Mitsubishi Heavy Network Most Likely Compromised by Spear-Phishing Attack

Security researchers suspect that Japanese defense contractor Mitsubishi Heavy Industries was hit by a spear-phishing attack and that the operation bears the marks of the recent Operation Aurora cyber-spying campaign.

Attackers most likely used spear-phishing techniques to compromise Japanese defense contractor Mitsubishi Heavy Industries last month, security researchers said. Spear phishing techniques are increasingly being used to steal sensitive information.

Mitsubishi Heavy Industries admitted Sept. 19 that 83 systems in over 10 locations had been infected with several types of malware, including data-stealing Trojans. Japanese media reported that another defense contractor based in Japan-IHI, which builds engine parts for fighter planes-has also seen a dramatic increase in the number of suspicious emails and malicious attachments hitting its servers.

There are many possible scenarios as to how Mitsubishi Heavy was infected. The possibilities include an infected computer connecting to the network, an employee's log-in credentials being leaked, not having enough security measures and employees having access to data they didn't need, according to Catalin Cosoi, head of the online threats lab at BitDefender. Employees giving away too much personal information about themselves online would have made them more vulnerable to phishing emails, said Cosoi.

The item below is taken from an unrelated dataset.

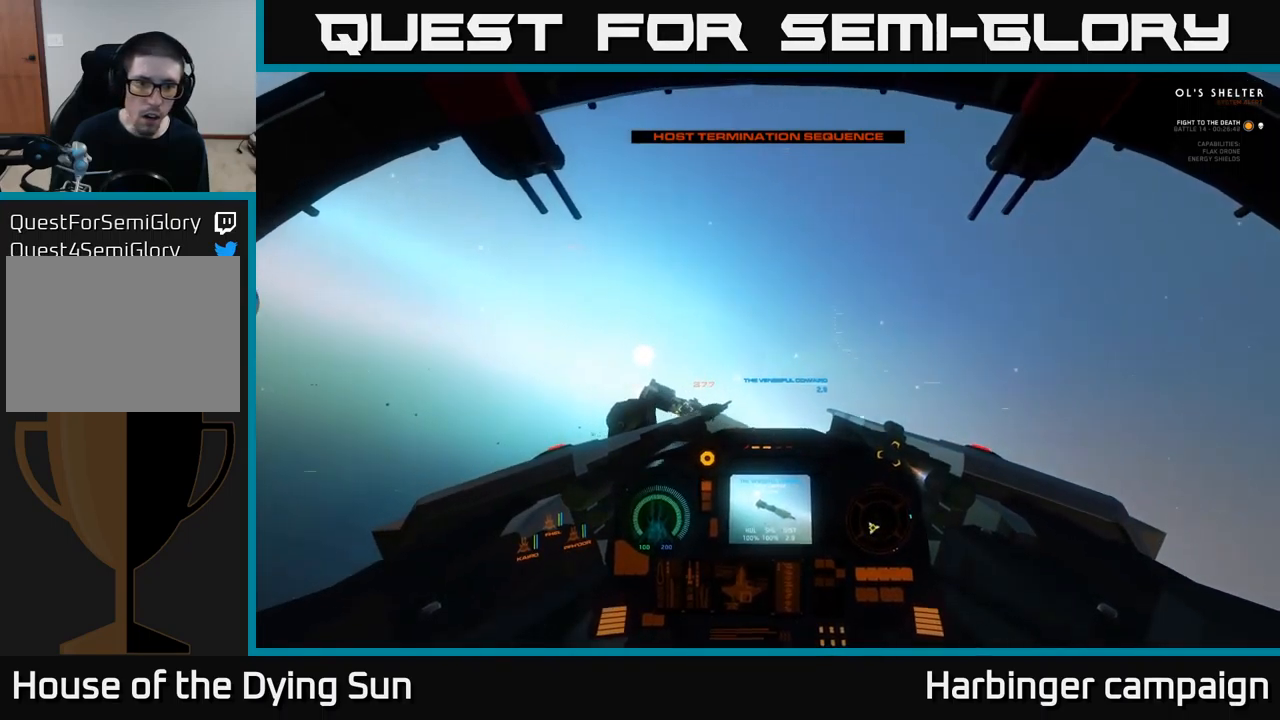
{"dt_ms": 500, "buttons": ["L2"], "left_stick": "center", "right_stick": "down", "events": [[17, "L2", "down"], [67, "right_stick", "down-right"], [183, "right_stick", "down"]]}
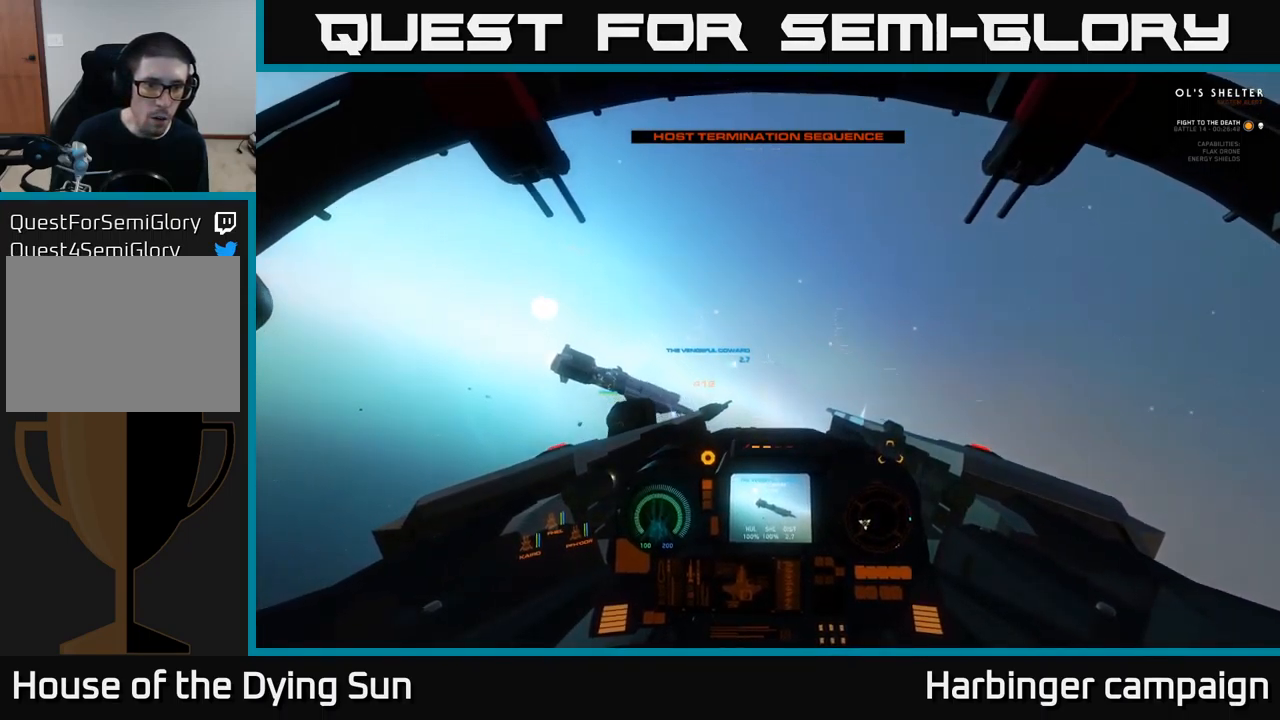
{"dt_ms": 500, "buttons": [], "left_stick": "center", "right_stick": "up-right", "events": [[50, "L2", "up"], [150, "L3", "down"], [350, "right_stick", "center"], [367, "L3", "up"], [417, "right_stick", "up-right"]]}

The attack against Mitsubishi Heavy was different from other attacks seen in recent months, which generally involved SQL injection or distributed denial of service. Malware and targeted attacks generally require "higher effort" for the attackers, but a recent Cisco study found that they are also more lucrative.

The "best" comparison for the attack on Mitsubishi Heavy would "probably" be Operation Aurora, Cosoi said. Operation Aurora refers to a six-month-long cyber-attack, believed to have originated from China, that hit Google and 30 other United States-based companies in 2009.

Spear-phishing is the "leading point of entry" for cyber-adversaries, according to Anup Ghosh, founder and CEO of Invincea. Phishing is an "extremely low-risk, high reward method" to co-opt users and gain access on to the network, Ghosh told eWEEK.

"A simple click on a URL in an email or opening an attachment is all it takes to compromise the unwitting user's machine, and gain unfettered access to the network from there," Ghosh said.

Phishing dominated every other attack category and accounted for half of all reported incidents in 2010, according to United States CERT.

Attackers were allegedly using simplified Chinese characters to remotely control infected computers, according to Japan's Yomiuri Shinbun newspaper. The compromised machines were communicating with several servers outside of Japan, including at least 20 servers in China, Hong Kong, the United States and India, the paper reported.

Since the attack likely involved a person with deep knowledge of the language, the investigators were treating the incident as an international espionage case, according to Yomiuri. Predictably, fingers are pointing at China, but Cosoi believed it was "way too early" to accuse China.

"Criticism that China initiated a cyber-attack is not only groundless, it goes against development of international cooperation on cyber-security," Chinese Foreign Ministry spokesman Hong Lei said in a daily briefing Sept. 20.

State-sponsored hacking is a "highly effective and far less expensive way" for governments to empower their military rather than investing in research and development, according to Joseph Steinberg, CEO of Green Armor Solutions. "It is far cleaner to take out an enemy's defense capabilities through a virus, than with bombs, and the virus approach ensures plausible deniability that an air force cannot claim," Steinberg told eWEEK.

Japanese government officials were reportedly furious after learning of the attacks through the media, according to Reuters. The government requires all contractors to immediately notify authorities of any suspected breach of sensitive or classified information.

"It's up to the defense ministry to decide whether the information is important. That is not for Mitsubishi Heavy to decide. A report should have been made," a spokesman for the ministry told Reuters.

Mitsubishi Heavy was also criticized for how it handled the situation. "They've been dozing for the past month," Yoshiyasu Takefuji, a cyber-security expert at Tokyo's Keio University, told Reuters. While Mitsubishi Heavy said no classified information had been leaked, if the investigation finds otherwise, the company faces heavy fines.

A Japanese defense white paper released last month urged better protection against cyber-attacks in light of the recent attacks on Lockheed Martin and other U.S. defense contractors. The government needed to "strengthen its information security measures," Chief Cabinet Secretary Osamu Fujimura said.

"Cyber-security must be a public-sector priority," Karen Kelley, a U.S. embassy spokeswoman in Tokyo, told Reuters.